Physical Design Q&A

Q141. After clock tree synthesis (CTS), many timing paths that end at clock gate/ICG enable pins appear. Why didn't these paths get fixed in placement, and how can I handle them?

After clock tree synthesis, clock gates becoming critical because, by default, they have the same latency applied to their clock pin arrival times as do the register clock pins. Once a clock tree is constructed, the clock gates will be in the intermediate part of the clock tree, not at the leaf. Therefore, the clock arrival times are seen to be earlier than that at the clock leaf pins, and timing is impacted.

The following shows a simple example:
  • Pre-CTS, the register pins and clock pins of clock gates see a clock latency of 0ns which models the same arrival time for both.
  • Post-CTS, the clock gates are now halfway through the tree and see a latency of 800ps. However, all registers see a 1.5ns arrival time for their clock pins since they are at the leaf level of the tree.
  • Any paths from a register to a clock gate now see the difference in clock arrival times, and the pre-CTS slack is degraded by 700ps (1.5ns - 800ps). Since the clock gate is supposed to be at the intermediate point to allow the shut-down portions of the clock tree, it is not correct to assume the clock pins of clock gates should be balanced with the registers.
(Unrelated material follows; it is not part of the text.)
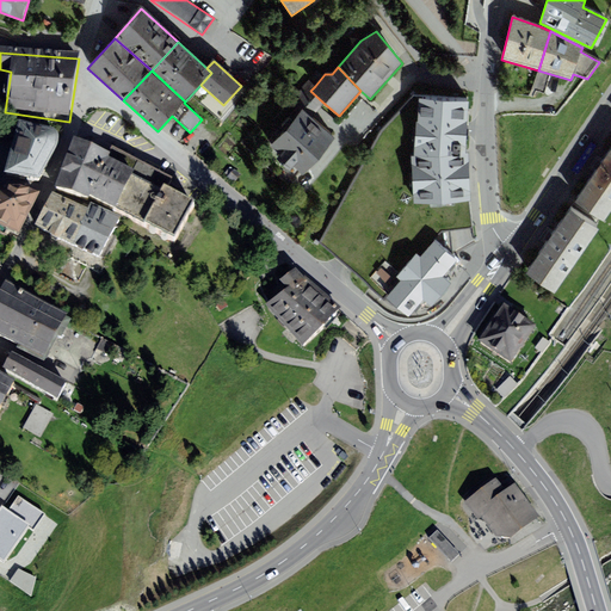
[(301,111),(285,129),(318,158),(335,137),(313,118),(325,104),(310,91),(315,86),(309,80),(290,102),(301,111)]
These paths can be addressed in the following ways:
  • First, examine how far down these ICGs lie in the clock tree for post-CTS. Whether they are near the root of the clock tree or the clock pins of the flops can influence how you handle them.
    • If the clock gates are roughly halfway down the clock tree, you might get the benefit by splitting (replicating) the clock gate. Splitting the clock gate creates parallel copies of the original driver, resulting more clock gate drivers with fewer loads per driver. If the splitting is done for pre-CTS, then we effectively push the clock gate further down the clock tree, increasing power but improving enable timing. See the split_clock_net command.
    • If the clock gates are either at beginning or near the bottom of the tree, splitting clock gates will unlikely offer any improvement. In this case, you should add a pre-CTS clock latency value to the ICG clock pin so that you model the pre-CTS latency correctly. Using the above example, you would apply a -700ps latency to the clock pin of the clock gate during place_opt but before clock tree synthesis. Applying a latency allows you to correctly model the slack before the actual clock gate clock arrival time is known.
    • If the ICG is a single "top-level clock gate", which is fed by a relatively small cone of logic, you might apply a float pin constraint to the flip-flops feeding the enable signal logic to get their clocks earlier (useful skew). Sometimes this technique is the best solution for top-level clock gates because it does not impact power; splitting top-level clock gates can have a very large power impact.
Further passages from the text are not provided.